** Opening Data under study block **

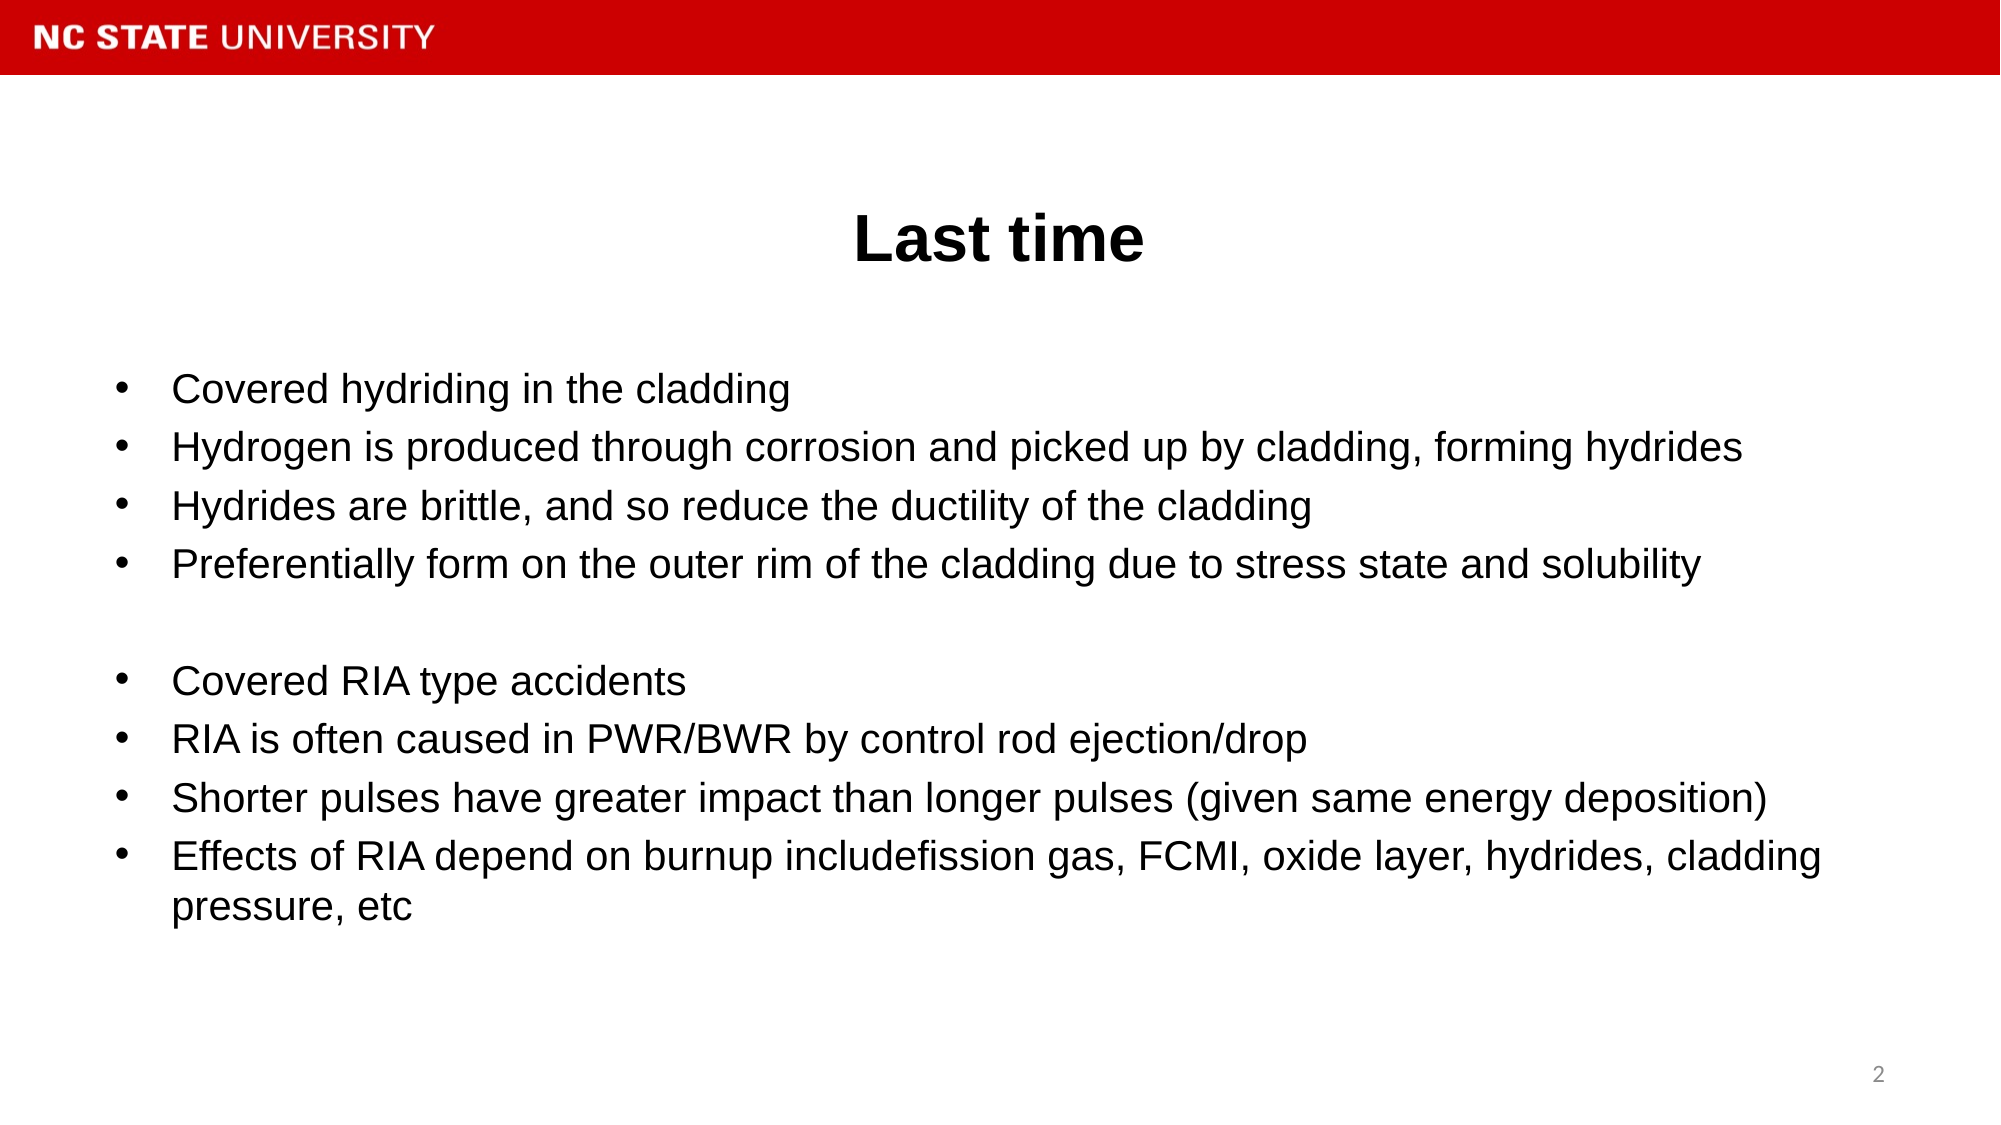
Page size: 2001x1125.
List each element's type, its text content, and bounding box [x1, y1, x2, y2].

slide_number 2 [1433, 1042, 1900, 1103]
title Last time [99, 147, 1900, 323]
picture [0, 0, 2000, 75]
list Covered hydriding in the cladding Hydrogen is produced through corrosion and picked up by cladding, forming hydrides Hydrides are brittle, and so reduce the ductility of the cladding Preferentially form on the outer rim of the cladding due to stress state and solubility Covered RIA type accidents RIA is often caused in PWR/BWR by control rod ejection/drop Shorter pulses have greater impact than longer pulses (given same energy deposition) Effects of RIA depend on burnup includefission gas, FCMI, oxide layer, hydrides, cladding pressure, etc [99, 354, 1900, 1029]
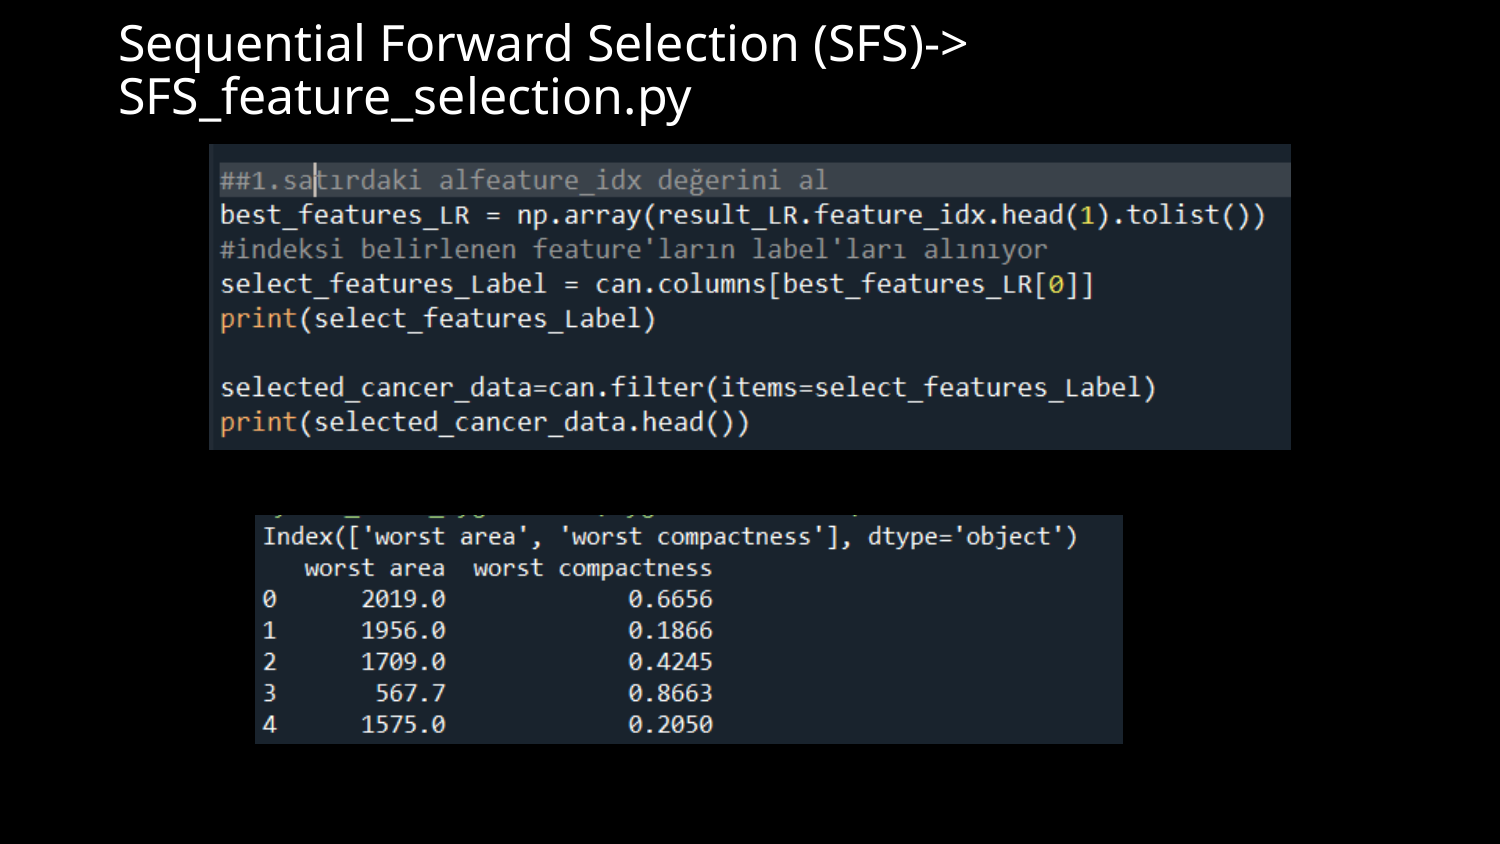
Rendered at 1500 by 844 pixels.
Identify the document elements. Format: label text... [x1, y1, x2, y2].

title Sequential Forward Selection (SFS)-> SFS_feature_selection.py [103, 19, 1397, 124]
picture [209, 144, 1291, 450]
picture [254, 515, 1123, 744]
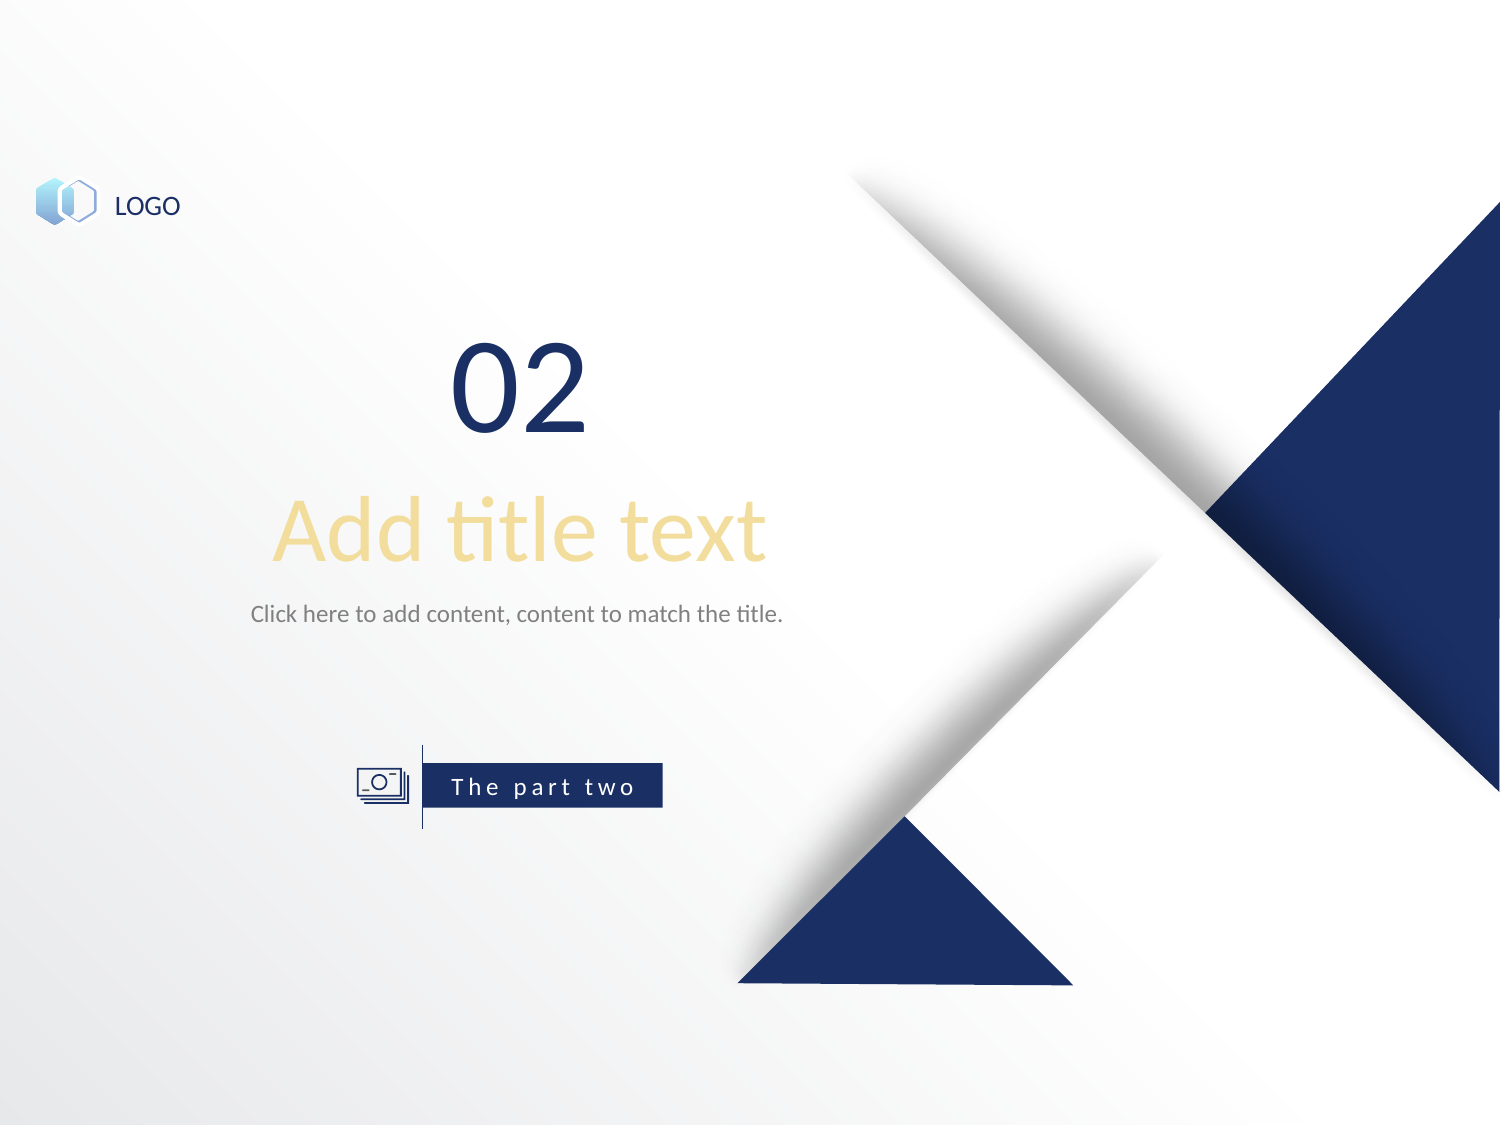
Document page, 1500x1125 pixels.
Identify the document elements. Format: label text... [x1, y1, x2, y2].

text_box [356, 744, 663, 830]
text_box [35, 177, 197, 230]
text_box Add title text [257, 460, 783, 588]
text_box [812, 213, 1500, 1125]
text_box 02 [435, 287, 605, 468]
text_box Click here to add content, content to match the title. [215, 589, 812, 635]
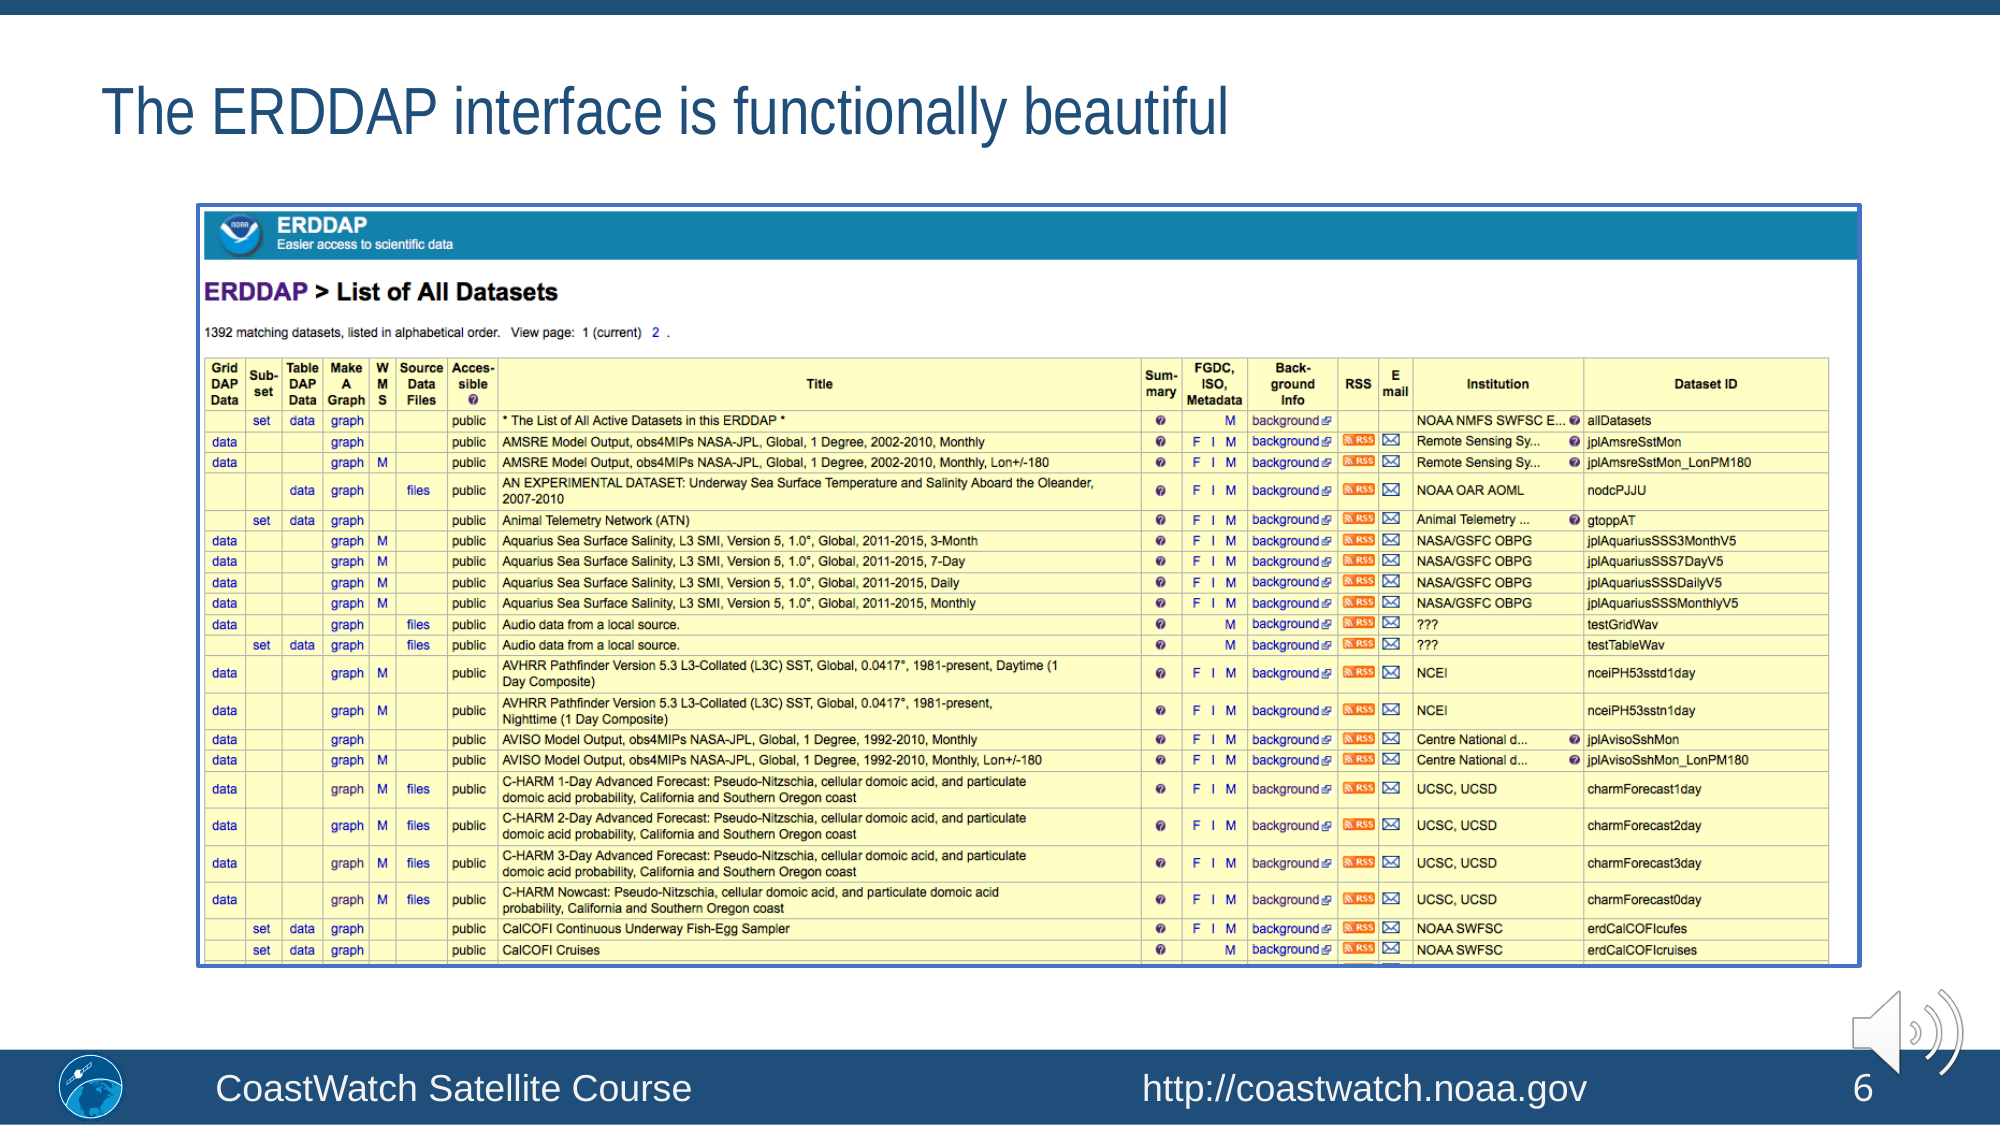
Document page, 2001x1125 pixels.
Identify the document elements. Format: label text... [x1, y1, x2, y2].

** Closing Data under study block **

- What needs to be done
Could you write the entries out again exactly, without their pictures?

- Answer to this exercise
Page size: 2001x1125.
List each element's type, its text content, and bounding box [x1, y1, x2, y2].

slide_number 2 [1433, 1042, 1900, 1103]
title Last time [99, 147, 1900, 323]
picture [0, 0, 2000, 75]
list Covered hydriding in the cladding Hydrogen is produced through corrosion and picked up by cladding, forming hydrides Hydrides are brittle, and so reduce the ductility of the cladding Preferentially form on the outer rim of the cladding due to stress state and solubility Covered RIA type accidents RIA is often caused in PWR/BWR by control rod ejection/drop Shorter pulses have greater impact than longer pulses (given same energy deposition) Effects of RIA depend on burnup includefission gas, FCMI, oxide layer, hydrides, cladding pressure, etc [99, 354, 1900, 1029]
Rendered at 1500 by 844 pixels.
Identify the document elements. Format: label text... [x1, y1, x2, y2].

title Sequential Forward Selection (SFS)-> SFS_feature_selection.py [103, 19, 1397, 124]
picture [209, 144, 1291, 450]
picture [254, 515, 1123, 744]
Document page, 1500x1125 pixels.
Identify the document elements. Format: label text... [x1, y1, x2, y2].

text_box [356, 744, 663, 830]
text_box [35, 177, 197, 230]
text_box Add title text [257, 460, 783, 588]
text_box [812, 213, 1500, 1125]
text_box 02 [435, 287, 605, 468]
text_box Click here to add content, content to match the title. [215, 589, 812, 635]
Document page, 2001x1125 pixels.
Identify the document elements. Format: label text... [x1, y1, x2, y2].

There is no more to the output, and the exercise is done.